In the suburban Odessa, 27-year old Tatyana, a former medical lab worker, is one of some thirty patients in the AIDS Clinic. "I didn't inject drugs, never smoked 'grass' in my life but still I couldn't avoid AIDS," said Tatyana, who also has a four-year old daughter living with HIV.

Tatyana, 27, saw people die in Odessa AIDS clinic, but she's fighting back, taking ARVs. (WHO/Viktor Suvorov)

Only a handful of all people living with HIV/AIDS receive ART, and Tatyana is one of the lucky ones. She looks pale, but feels strong and reassures us that she is full of hope now that she is receiving effective treatment.

"I have meningitis and if I didn't have antiretroviral treatment I would have been dead already.

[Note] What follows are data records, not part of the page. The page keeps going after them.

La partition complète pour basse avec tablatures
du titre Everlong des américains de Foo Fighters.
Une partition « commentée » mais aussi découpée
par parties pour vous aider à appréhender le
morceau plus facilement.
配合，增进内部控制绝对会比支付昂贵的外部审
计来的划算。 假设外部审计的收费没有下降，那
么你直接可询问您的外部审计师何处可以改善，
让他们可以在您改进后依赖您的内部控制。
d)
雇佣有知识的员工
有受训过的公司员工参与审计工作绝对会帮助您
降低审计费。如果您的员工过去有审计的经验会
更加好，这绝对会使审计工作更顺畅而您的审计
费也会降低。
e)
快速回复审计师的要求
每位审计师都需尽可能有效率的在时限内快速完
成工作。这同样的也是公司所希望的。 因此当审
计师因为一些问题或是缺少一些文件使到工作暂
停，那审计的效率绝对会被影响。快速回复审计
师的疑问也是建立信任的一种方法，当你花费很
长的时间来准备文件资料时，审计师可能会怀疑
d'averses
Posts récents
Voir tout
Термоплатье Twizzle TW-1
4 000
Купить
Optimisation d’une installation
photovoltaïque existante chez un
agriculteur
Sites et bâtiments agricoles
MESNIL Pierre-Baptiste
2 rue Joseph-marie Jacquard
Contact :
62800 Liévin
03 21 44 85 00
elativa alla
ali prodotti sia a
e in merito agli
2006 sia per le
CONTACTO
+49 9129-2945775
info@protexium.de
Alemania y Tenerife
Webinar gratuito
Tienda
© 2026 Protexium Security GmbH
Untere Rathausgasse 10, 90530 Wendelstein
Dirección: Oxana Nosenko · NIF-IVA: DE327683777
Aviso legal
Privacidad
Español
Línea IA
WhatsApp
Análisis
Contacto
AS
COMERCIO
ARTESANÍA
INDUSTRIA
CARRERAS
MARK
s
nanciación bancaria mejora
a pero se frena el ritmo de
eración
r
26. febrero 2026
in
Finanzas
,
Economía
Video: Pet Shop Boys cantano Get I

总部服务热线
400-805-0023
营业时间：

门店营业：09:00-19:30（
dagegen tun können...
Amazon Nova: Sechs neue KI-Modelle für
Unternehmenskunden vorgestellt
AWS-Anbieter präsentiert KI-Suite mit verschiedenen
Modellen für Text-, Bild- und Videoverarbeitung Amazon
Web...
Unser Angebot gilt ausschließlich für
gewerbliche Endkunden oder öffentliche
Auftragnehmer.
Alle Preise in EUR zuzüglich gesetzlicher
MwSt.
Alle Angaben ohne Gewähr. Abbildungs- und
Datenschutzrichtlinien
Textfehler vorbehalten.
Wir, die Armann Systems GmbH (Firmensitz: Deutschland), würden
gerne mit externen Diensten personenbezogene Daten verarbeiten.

I saw seven people die in this clinic in the space of one month," she said.

ART is scarcely available in Ukraine, only 197 out of 4,000 people who need it, get it.

A programme to increase access to ART, spearheaded by non-governmental organizations and the public health sector, is currently being set up and a specialist training centre, supported by the World Health Organization and GTZ, the German Development Agency, is updating doctors and nurses on simplified treatment protocols.